The Bell Labs scientists who invented the silicon solar panel. From the left, Gerald Pearson, Daryl Chapin, and Calvin Fuller. Credit: AT&T Archives

In 1954, scientists at Bell Laboratories, now known as Nokia Bell Labs, developed the first silicon cell. The inventors were Daryl Chapin, Calvin Fuller and Gerald Pearson. The silicon solar panel’s cost kept it from being practical for consumers back then. The first solar building was built at the University of Delaware in 1973, though it did not use solar panels — the whole roof was a solar converter.

The new silicon panel technology started a revolution, and today silicon panels turn between 18% and 24% of solar energy into electricity. By the end of the 2020s, it’s predicted that solar panels efficiency — the rate at which they convert sunlight into electricity — will be over 30%. If that happens, humans would need to install solar panels on only about two-thirds of the state of West Virginia to power all our needs. And, of course, solar panels will be spread out all over the world, some in solar farms and many installed on home and office buildings.

Rise of the Solar Panel

The U.S. government committed to making solar panels more accessible to the public during the energy crisis that happened when oil supplies were cut off by many countries during the 1970s.

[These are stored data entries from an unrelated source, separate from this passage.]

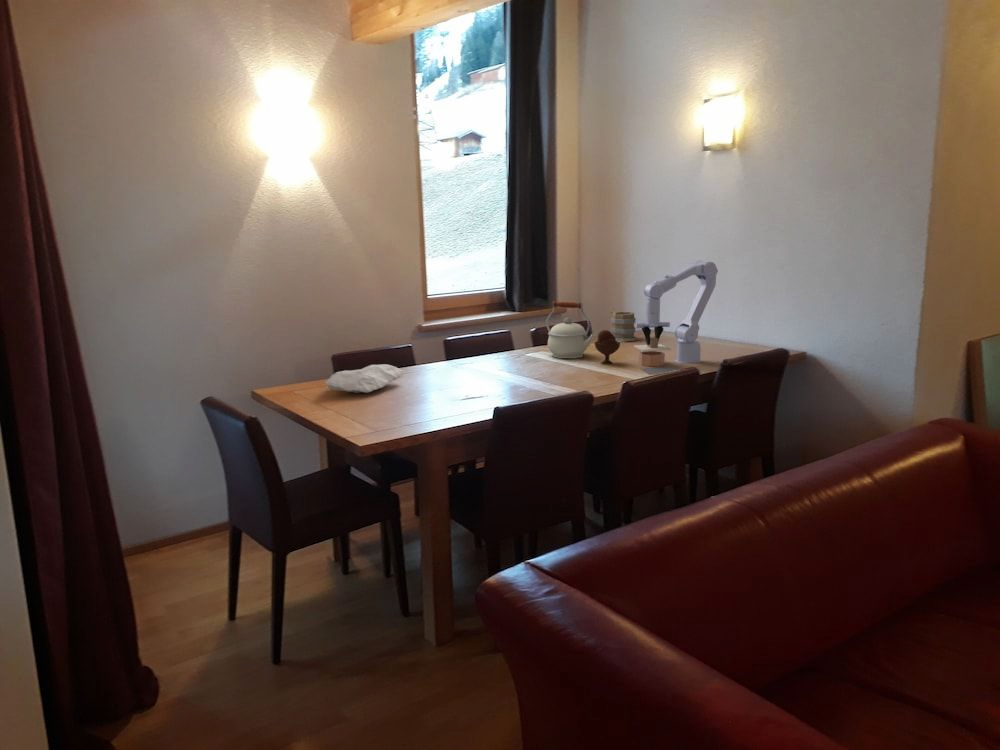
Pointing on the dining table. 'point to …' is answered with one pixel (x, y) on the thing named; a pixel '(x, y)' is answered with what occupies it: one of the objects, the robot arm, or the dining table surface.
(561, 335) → the kettle
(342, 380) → the crumpled cloth
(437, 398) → the dining table surface
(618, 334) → the tankard
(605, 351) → the ice cream bowl
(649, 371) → the mat
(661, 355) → the bowl
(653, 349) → the lid
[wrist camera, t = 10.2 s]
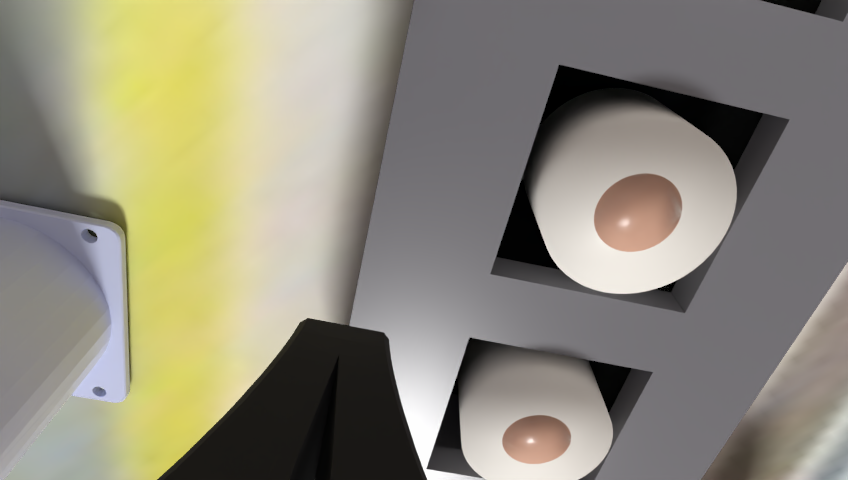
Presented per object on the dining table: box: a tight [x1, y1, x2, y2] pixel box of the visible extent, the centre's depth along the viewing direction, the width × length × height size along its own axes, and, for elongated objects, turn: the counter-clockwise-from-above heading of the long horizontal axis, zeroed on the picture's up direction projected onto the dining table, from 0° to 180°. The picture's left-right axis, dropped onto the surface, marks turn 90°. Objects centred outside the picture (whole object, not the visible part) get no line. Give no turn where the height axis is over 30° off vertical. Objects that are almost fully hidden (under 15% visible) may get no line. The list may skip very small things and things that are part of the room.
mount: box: [349, 0, 848, 480], centre depth 16 cm, size 12×24×4 cm, turn 167°
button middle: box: [523, 88, 737, 294], centre depth 14 cm, size 4×4×3 cm
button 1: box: [457, 338, 613, 480], centre depth 18 cm, size 4×4×3 cm
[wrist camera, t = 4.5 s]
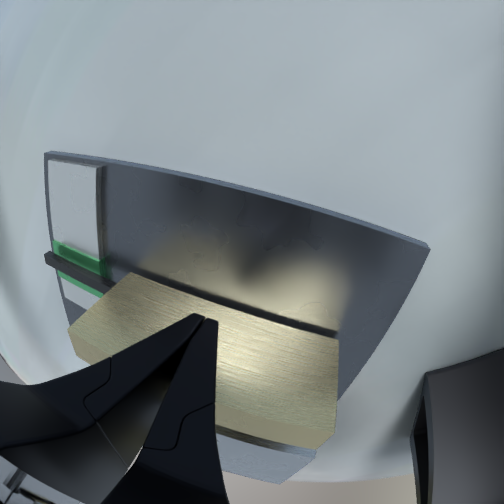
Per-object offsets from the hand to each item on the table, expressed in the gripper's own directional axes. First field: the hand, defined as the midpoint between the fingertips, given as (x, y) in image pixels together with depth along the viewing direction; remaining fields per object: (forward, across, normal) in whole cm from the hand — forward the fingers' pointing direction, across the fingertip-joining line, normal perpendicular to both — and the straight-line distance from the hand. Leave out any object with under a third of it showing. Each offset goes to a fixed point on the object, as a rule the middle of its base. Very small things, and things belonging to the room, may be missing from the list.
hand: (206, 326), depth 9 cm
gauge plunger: (+3, +3, +5) cm, 6 cm away
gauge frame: (+4, +2, +4) cm, 6 cm away
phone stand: (+4, -16, +5) cm, 17 cm away
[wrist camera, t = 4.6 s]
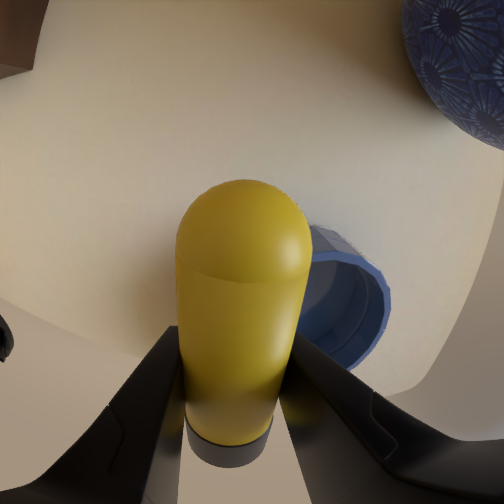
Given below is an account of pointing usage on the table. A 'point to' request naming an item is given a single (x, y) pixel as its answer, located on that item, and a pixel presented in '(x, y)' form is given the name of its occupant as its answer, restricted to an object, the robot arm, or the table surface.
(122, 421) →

In fact, President Jimmy Carter had 32 solar panels installed on the roof of the White House in 1979. The panels Carter used didn’t make electricity, instead they heated water to warm the White House. When traditional energy, Coal and gas, prices dropped in the 1980s, the commitment seemed to fade and Ronald Reagan, the next president, had them removed.

President Jimmy Carter installed water-heating solar panels on the roof of the White House.

It took another 20 years, until 2006, for the next big national investment in solar energy. That year, the Solar Investment Tax Credit was enacted; it gave people some money back on their taxes if they installed solar panels.

Now, the race for a new source of energy was on! Over the next 10 years, the price of solar panels, which are measured by how much it costs to generate one watt of electricity, fell by 88.5 percent. Think of buying a snack for $1.00 and the next time you go back to the store it costs only 11 cents. What savings!

Burning fossil fuels like coal and oil to make electricity contributes 40% of the carbon dioxide that causes global warming. Solar panels now produce as much electricity as coal-burning power plants for just two-thirds the cost. Now that solar power is affordable, it is just a matter of time before fossil fuels are retired and the world will complete its journey to renewable energy.

Solar Energy Fun Facts

  • As of 2022 there are more than 5,000 solar farms in the U.S. They generate 3.4% of the nation’s energy according to the Energy Information Agency.
  • Solar energy has been used to power spacecraft, starting with the Vanguard satellite in 1958.
  • Solar energy is the most plentiful source of energy, with over 173,000 terawatts hitting the earth every second. That is ten thousand times the amount of power humanity uses in a day.
  • In the future, solar and wind are the two renewable energy sectors expected to create as many as 27 million new jobs by 2030.